『シティーハンター』はなぜ愛されるのか? Netflix版で描かれる“はじまりの物語”に注目!

『シティーハンター』はなぜ愛されるのか?

 北条司の伝説的漫画『シティーハンター』。いよいよ日本初となるスタッフ・キャストによる実写版が、4月25日からNetflix映画として独占配信される。

 1985年より『週刊少年ジャンプ』で連載開始となった『シティーハンター』の主人公・冴羽獠は、主に美女の依頼を受け、トラブル処理を請け負う街のスイーパー(始末屋)、通称シティーハンター。裏社会に精通し、驚異的な身体能力と抜群の射撃の腕で、法で裁けぬ悪を討つプロフェッショナルだが、その一方で女性にだらしないプレイボーイの顔も持つ。ハードボイルドからコメディまで振り幅の大きな作風が人気を博し、『キン肉マン』、『北斗の拳』、『ドラゴンボール』と並んで80年代ジャンプ黄金期を牽引した人気漫画だ。これらの連載時期の『週刊少年ジャンプ』が、発行部数500万部を突破していたのだから、いかに凄いパワーを持っていたかが分かるだろう。

 連載開始からわずか2年後の1987年には早くもアニメ化を果たし、テレビシリーズは好評のうちに『シティーハンター ‘91』まで足かけ4年の放送となった。小比類巻かほるが歌った初代オープニングテーマ「City Hunter〜愛よ消えないで〜」は、放送当時オリコンチャート8位を記録。さらにTM NETWORKによるエンディングテーマ「Get Wild」は累計22万枚を売り上げ、2017年には日本レコード協会によりダブル・プラチナ(有料配信25万DLでランクインする「プラチナ」の2倍!)に認定される凄まじい勢いで、今や『シティーハンター』の顔といっても過言ではない歌だ。『シティーハンター3』(1989年)のオープニングテーマ「RUNNING TO HORIZON」は、ヒットメーカー小室哲哉のソロデビューシングルであり、こちらもオリコンチャート1位を記録するなど、音楽業界でも偉業を打ち立てている。当時、テレビアニメを観ていなかった方々も、シリーズを彩った楽曲の数々はどこかで聴いていたかもしれない。今なお本作が高い人気を誇っている要因として、こうした80年代の音楽シーンを席巻した主題歌が、当時の人々の思い出に紐づけられているせいもあるだろう。

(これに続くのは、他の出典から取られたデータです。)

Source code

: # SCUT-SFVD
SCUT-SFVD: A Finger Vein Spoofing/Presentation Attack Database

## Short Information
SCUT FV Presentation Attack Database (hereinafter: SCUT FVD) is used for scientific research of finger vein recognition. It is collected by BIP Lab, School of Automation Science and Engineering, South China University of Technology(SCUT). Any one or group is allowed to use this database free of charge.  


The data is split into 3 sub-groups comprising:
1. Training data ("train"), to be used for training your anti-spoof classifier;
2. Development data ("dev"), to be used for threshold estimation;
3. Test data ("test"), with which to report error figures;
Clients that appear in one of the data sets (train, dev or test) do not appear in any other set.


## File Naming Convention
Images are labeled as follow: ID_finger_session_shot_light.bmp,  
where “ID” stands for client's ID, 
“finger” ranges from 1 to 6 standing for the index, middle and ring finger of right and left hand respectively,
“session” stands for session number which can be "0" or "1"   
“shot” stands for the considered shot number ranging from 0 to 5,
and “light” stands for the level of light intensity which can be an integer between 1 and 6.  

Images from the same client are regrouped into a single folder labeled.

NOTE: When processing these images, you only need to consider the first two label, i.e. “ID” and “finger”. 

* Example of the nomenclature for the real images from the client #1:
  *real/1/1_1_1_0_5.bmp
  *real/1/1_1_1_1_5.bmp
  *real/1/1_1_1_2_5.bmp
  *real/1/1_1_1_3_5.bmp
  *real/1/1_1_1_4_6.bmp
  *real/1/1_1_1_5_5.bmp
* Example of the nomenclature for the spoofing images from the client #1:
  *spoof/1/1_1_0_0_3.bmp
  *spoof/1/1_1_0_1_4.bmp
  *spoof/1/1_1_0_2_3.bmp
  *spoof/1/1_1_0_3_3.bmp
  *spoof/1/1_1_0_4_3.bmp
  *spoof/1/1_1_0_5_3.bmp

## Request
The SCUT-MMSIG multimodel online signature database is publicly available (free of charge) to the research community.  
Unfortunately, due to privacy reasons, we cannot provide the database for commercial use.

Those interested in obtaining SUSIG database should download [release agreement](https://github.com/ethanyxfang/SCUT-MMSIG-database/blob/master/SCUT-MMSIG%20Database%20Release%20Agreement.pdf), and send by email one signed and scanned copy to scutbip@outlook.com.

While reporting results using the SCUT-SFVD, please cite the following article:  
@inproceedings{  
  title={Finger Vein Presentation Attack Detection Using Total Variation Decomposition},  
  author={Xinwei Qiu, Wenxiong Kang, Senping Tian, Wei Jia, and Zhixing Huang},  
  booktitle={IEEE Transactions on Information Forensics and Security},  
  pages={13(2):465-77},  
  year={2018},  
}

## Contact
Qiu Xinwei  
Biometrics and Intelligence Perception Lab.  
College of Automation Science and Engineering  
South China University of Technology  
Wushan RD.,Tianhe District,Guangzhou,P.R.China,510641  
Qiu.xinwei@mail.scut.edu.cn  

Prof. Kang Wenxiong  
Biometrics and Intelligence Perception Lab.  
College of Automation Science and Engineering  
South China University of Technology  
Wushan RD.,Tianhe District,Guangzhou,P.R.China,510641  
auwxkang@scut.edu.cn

 テレビアニメの放送期間中と終了直後も含め、劇場用作品とテレビスペシャルが数本制作され、近年も完全新作映画『劇場版シティーハンター <新宿プライベート・アイズ>』(2019年)、『劇場版シティーハンター 天使の涙(エンジェルダスト)』(2023年)が公開されるなど、まさに昭和から令和にまたがる幅広い人気を得ている。『新宿プライベート・アイズ』は、テレビシリーズ制作当時のスタッフとキャストが再結集した新作映画としてファンの期待値も高く、興行収入15.3億円の大ヒットとなった。同年に公開された山崎貴監督の『ルパン三世 THE FIRST』の興行収入が11.6億円(これもアニメ映画では十分な好成績)だったことを考えると、約20年ぶりに復活した『シティーハンター』のコンテンツ力は、令和になってもなお強いといえる。それだけ時代が冴羽獠を求めているのだろう。

 いつまでも衰えない人気を背景に、フランスで実写版映画『シティーハンター THE MOVIE 史上最香のミッション』(2019年)が製作され、日本でも全国公開された。子どもの頃から『シティーハンター』の大ファンというフィリップ・ラショー監督の熱烈なラブコールで作られただけあって、登場人物の原作再現度は見事のひとこと。日本語吹替版は本家アニメ版のキャストを含めたベテラン声優陣で固め、日本上映版はエンディング曲に「Get Wild」を使うなど、多くの観客から支持を集めて大成功を収めた。それでいながら、過去に1度も日本国内でテレビ、映画を問わず実写作品が作られなかったのは不思議なほどだが、この度のNetflix映画は、まさに満を持しての感がある。

 Netflix映画で冴羽獠を演じるのは、俳優人生を賭けて憧れのキャラクターに挑んだ鈴木亮平。数々のガンアクションでカッコよく決める獠は当然として、スケベでみっともない獠にも全身全霊で取り組んでいる。鈴木亮平は自身の代表作として『HK/変態仮面』(2013年)を挙げているが、ほぼ全裸に近い変態仮面を演じた鈴木を信じろ! おバカでかっこいい獠ちゃんを、全力で行くぞ!! 詳細は観てのお楽しみだ。安藤政信が演じる槇村秀幸は、元・刑事ならではの優れた直観と観察力で獠の相棒を務め、野上冴子役の木村文乃も、獠と付かず離れずの協力関係にある警視庁の切れ者ぶりを発揮する。